### Your instructions
Return every line in the data below that contains the string "docs".

### Stored data entries

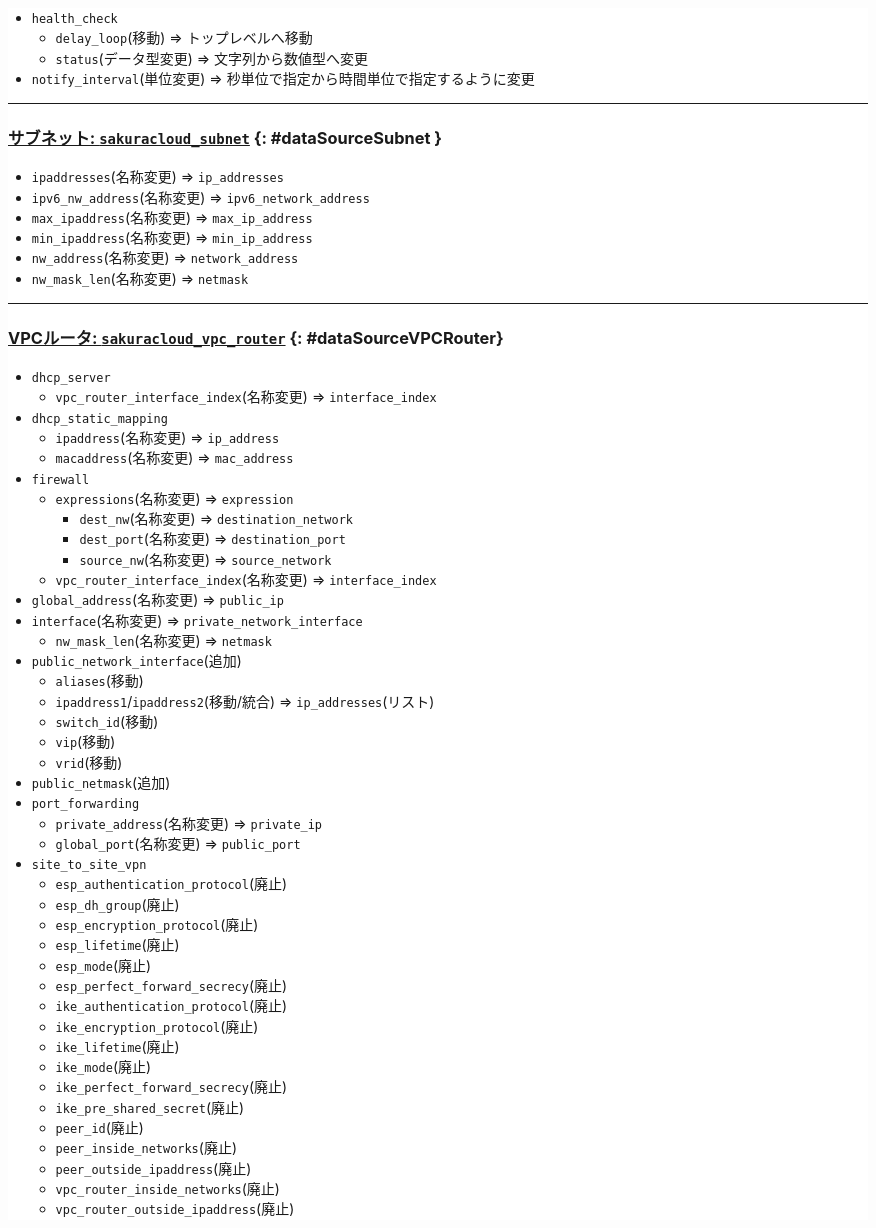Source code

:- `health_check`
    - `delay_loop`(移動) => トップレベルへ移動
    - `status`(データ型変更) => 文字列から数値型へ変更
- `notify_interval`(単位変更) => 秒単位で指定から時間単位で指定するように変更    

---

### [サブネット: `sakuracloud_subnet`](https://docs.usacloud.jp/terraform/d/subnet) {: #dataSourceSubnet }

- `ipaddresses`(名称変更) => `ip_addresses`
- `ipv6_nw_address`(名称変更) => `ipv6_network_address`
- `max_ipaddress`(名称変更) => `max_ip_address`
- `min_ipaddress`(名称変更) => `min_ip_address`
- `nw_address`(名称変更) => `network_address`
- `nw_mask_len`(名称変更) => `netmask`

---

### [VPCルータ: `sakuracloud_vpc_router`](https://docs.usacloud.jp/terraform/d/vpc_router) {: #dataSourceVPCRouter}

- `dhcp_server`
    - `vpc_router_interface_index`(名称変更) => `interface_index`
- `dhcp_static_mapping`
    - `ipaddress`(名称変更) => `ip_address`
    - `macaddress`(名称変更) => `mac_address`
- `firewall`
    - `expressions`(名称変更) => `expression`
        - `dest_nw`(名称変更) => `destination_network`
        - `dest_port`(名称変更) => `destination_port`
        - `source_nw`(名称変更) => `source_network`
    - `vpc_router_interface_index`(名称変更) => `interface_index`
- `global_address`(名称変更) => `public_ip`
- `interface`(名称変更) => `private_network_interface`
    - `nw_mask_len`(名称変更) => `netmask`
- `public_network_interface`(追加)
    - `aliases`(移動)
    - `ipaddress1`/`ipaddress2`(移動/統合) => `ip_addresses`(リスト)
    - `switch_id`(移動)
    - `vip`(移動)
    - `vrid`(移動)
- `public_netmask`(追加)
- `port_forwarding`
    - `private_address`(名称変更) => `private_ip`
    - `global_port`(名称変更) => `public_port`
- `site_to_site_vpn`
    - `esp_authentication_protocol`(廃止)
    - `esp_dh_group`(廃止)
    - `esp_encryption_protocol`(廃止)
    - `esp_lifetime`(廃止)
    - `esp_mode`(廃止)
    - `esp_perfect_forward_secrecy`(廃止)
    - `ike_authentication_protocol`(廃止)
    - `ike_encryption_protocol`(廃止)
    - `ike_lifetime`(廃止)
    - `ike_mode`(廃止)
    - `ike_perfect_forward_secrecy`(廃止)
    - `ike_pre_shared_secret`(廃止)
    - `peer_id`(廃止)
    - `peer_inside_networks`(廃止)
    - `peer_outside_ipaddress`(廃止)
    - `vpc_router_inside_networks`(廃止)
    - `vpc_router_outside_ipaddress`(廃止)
...
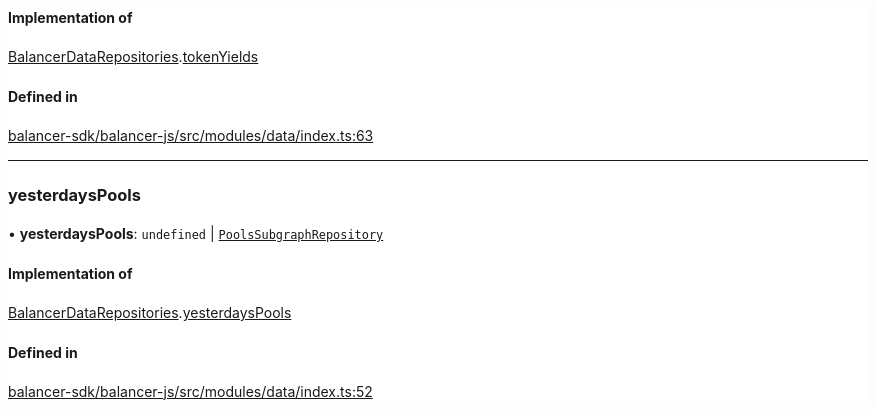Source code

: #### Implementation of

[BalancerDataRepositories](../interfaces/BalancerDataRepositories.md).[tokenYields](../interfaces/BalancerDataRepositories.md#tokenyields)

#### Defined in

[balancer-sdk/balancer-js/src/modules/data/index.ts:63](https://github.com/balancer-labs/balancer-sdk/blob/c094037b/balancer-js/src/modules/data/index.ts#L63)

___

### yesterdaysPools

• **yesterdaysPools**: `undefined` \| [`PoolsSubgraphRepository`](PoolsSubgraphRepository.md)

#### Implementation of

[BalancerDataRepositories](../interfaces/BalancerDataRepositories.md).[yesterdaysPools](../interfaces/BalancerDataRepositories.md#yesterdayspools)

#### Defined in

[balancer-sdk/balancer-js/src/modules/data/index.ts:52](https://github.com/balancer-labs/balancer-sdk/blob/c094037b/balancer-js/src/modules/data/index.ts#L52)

### Result of this task
### [サブネット: `sakuracloud_subnet`](https://docs.usacloud.jp/terraform/d/subnet) {: #dataSourceSubnet }
### [VPCルータ: `sakuracloud_vpc_router`](https://docs.usacloud.jp/terraform/d/vpc_router) {: #dataSourceVPCRouter}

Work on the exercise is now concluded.